* Document excerpt *
######

Health care reform passes House

by   Posted on March 25th, 2010 in Uncategorized

By Ethan Vaughan, Asst. News Editor

aIt was a close one, but the United States House of Representatives made history Sunday evening when the chamber narrowly passed President Barack Obama’s health care reform bill.

The piece of legislation, which cleared the Senate late last year, squeaked through the lower house as Democratic leaders, including Speaker Nancy Pelosi, rallied support among lawmakers to attain the 216 votes needed for passage of the controversial measure.

The bill, which has an initial cost of $940 billion, is estimated by the Congressional Budget Office (CBO) to reduce the national deficit by $143 billion over the course of ten years.

Opponents of the landmark legislation have dubbed it a government takeover of the American health care system and claimed that it will fundamentally restructure one sixth of the U.S. economy.

When President Obama appeared on the campus of George Mason University last Friday to speak at the Patriot Center, however, he was quick to dismiss such notions.
“You’ve heard that this is a government takeover,” Obama said to the crowd of more than 8,000. “You’ve heard we’re going to kill granny. You’ve heard that most of this will benefit illegal immigrants. Those are crazy ideas. The fact of the matter is that this is common sense reform.”

The president brought attention to some of the parts of the legislation that would directly affect young individuals, including a provision allowing even non-dependents to remain on their parents’ health insurance until the age of 26.

“As you start your lives and careers, the last thing you should worry about is going broke or your parents going broke because you got sick,” Obama said. “[This bill] will allow you to stay on your parents’ plan until you’re 26.”

Another bill, one that the president did not mention in his speech, would end government subsidies for the student loan.

If enacted, the measure, which The Washington Post called “the biggest change in college assistance programs since Congress created them in the 1960s,” will lead to school loans being distributed directly from the state to the students instead of going through intermediaries.

It is estimated that the bill will save $67 billion between 2011 and 2020. The student aid issue was included with the hope of attracting more votes from the House of Representatives.

At Mason, President Obama said that the health reform proposal would make three basic changes to the system: health insurance companies would be subject to more regulation, those who could not afford insurance would be permitted to engage in collective bargaining and, the president said, costs would be lowered.

######

* Recorded information *
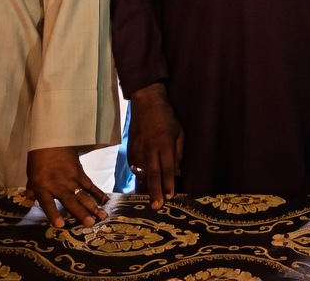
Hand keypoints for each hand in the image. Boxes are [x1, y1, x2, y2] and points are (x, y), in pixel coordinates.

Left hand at [25, 146, 106, 228]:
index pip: (48, 203)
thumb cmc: (38, 159)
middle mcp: (58, 185)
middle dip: (81, 213)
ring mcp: (71, 180)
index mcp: (43, 187)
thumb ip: (32, 190)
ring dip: (93, 206)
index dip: (53, 214)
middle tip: (90, 224)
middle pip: (70, 201)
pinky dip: (98, 193)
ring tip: (102, 216)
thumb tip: (28, 202)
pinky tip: (106, 201)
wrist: (51, 139)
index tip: (60, 225)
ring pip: (83, 195)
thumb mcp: (31, 176)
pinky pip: (90, 185)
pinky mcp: (80, 173)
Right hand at [127, 83, 183, 209]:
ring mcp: (138, 149)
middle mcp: (150, 148)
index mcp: (164, 143)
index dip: (169, 183)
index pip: (167, 167)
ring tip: (153, 199)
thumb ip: (178, 154)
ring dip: (148, 186)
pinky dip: (140, 176)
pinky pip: (135, 167)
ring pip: (142, 173)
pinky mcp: (130, 149)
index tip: (170, 197)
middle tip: (157, 207)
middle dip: (155, 191)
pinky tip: (145, 182)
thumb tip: (177, 174)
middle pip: (153, 173)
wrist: (146, 103)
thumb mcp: (179, 133)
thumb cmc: (167, 118)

######

* Task set *
1. Rewrite the paragraph of the health care reform article that begins "At Mason, President Obama said" as a brief list that keeps its main facts.
2. Write the next paragraph of the health care reform article, picking up after its final sentence.

* Results *
1.
At Mason, President Obama said the health reform proposal would make three basic changes to the system:
- Health insurance companies would be subject to more regulation.
- People who could not afford insurance would be permitted to engage in collective bargaining.
- Costs would be lowered.

2.
“We will end the worst practices of the insurance companies,” Obama said. “This is a patient’s bill of rights on steroids. [If the legislation passes], thousands of uninsured people will be able to purchase health insurance. The insurance companies will be banned forever from denying coverage to children with preexisting conditions and banned from dropping your coverage when you get sick.”

Other tenets of the legislation included credits — which President Obama called “the largest middle class tax cut for healthcare in American history” — for families of four making up to $88,000, a ceiling on out-of-pocket expenses, increased taxes on more expensive insurance plans, as well as taxes on investment income for individuals making more than $200,000 a year ($250,000 for families) and a mandate that almost all Americans purchase health insurance.

The president derided what he called traditional Washington politics and cast the debate in terms of a moral decision.

“Reporting in Washington is like watching SportsCenter,” the president joked. “Who’s up, who’s down, who’s going at who. There’s been so much misinformation out there and the environment has been so toxic. I don’t know if the polls are going to go down or go up, but I know that this bill will be enormously important for America’s future. In just a few days, a century-long struggle will culminate in a historic vote.”

Obama made reference to presidents Theodore Roosevelt, Harry S. Truman and Lyndon B. Johnson, and compared the current struggle to pass health care reform to past efforts at founding Social Security and ensuring civil rights for all Americans during the 1960s.